Document extract
VolunteerToday.com ~~ The Electronic Gazette for Volunteerism

 ASK CONNIE 

V.T. readers ask questions about volunteer management and administration. Ask Connie, an experienced volunteer manager, consultant and trainer, provides the answers for all to see.
~ June 2001 Questions ~
  • Recruiting for 55-65 Year Old Volunteers
  • Volunteer Needs Assessment of Staff
  • Retiring Older Volunteers


Dear Connie:
My wonderful job is the Volunteer Coordinator for a national education nonprofit located in 26 cities around the U.S. We offer classes in the arts, humanities, fitness, travel, personal development, and volunteer opportunities to folks over 50. Our membership is well over 5000 and we have 825 volunteers in our many programs. My dilemma is recruiting young volunteers (55-65) to take part in our classes and programs. When younger folks come to the organization they either see their parent or don't want to classify themselves as getting older. What is the best way to market our classes and programs to active seniors? We use our course catalogue as the primary marketing tool and send it to the same 5000 members three times a year. Also, we do presentations for church groups, business groups, clubs, senior centers, and retirement facilities.

Problems
**A)** According to the Ask Connie column, in how many U.S. cities is the national education nonprofit located?
**B)** Copy the stretch of the Ask Connie column from "V.T. readers ask" through "all to see.".

Data excerpts
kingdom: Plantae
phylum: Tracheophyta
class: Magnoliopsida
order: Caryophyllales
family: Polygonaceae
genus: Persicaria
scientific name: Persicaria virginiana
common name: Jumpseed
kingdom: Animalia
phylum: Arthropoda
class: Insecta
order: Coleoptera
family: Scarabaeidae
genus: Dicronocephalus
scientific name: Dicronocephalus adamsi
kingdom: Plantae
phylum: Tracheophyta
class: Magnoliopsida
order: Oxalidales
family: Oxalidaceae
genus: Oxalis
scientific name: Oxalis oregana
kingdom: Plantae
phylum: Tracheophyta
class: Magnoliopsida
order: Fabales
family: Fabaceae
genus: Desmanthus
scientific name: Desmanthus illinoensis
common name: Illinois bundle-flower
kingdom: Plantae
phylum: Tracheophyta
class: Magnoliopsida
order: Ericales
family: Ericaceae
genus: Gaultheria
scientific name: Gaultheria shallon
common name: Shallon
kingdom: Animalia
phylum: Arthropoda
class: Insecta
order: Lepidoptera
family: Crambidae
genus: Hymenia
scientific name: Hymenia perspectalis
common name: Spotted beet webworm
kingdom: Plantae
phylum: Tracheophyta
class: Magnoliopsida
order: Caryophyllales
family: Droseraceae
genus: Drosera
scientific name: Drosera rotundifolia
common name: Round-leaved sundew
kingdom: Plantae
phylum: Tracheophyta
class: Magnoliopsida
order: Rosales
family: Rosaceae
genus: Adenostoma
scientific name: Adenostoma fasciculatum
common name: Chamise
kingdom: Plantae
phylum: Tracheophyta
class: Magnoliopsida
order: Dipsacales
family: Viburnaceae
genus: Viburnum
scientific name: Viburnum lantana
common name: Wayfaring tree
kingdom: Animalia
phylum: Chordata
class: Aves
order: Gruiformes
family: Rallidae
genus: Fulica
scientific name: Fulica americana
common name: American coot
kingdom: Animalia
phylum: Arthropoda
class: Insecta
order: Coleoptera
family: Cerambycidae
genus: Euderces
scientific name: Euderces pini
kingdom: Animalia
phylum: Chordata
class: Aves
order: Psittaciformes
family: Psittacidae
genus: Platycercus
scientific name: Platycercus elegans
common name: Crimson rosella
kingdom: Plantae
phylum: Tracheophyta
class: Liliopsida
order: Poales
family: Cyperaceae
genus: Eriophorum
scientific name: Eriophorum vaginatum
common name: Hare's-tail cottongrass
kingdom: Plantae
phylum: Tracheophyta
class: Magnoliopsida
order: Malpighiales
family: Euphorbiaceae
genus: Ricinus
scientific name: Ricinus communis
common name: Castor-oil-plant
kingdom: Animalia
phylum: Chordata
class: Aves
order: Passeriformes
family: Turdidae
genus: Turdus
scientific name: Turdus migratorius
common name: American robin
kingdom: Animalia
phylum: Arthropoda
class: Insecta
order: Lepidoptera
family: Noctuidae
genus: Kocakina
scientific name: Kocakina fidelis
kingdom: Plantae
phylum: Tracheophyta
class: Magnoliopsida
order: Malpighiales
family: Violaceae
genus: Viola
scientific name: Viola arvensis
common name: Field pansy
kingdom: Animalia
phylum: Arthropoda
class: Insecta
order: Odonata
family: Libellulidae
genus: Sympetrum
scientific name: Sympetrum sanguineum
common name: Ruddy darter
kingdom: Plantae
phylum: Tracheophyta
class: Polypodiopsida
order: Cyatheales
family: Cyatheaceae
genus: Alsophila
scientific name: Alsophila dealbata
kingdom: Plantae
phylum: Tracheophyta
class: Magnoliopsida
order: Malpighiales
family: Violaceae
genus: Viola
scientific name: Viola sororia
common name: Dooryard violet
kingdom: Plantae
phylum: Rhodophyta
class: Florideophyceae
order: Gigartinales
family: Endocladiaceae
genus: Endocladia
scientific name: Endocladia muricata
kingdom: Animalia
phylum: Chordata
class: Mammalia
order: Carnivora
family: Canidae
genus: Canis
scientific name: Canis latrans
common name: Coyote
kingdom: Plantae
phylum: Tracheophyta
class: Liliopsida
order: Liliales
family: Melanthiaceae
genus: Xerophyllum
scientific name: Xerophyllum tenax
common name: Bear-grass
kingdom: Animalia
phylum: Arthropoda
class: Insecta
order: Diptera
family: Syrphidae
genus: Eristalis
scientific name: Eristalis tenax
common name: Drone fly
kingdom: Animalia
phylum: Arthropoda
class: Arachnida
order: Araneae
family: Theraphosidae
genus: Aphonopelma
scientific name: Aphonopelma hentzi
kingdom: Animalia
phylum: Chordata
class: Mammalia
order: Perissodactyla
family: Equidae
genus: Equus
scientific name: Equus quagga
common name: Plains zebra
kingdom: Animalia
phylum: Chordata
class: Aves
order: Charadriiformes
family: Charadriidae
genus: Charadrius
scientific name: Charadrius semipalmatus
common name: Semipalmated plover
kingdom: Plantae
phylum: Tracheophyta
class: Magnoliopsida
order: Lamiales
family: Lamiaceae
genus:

The results
**A)** 26 cities

**B)**
V.T. readers ask questions about volunteer management and administration. Ask Connie, an experienced volunteer manager, consultant and trainer, provides the answers for all to see.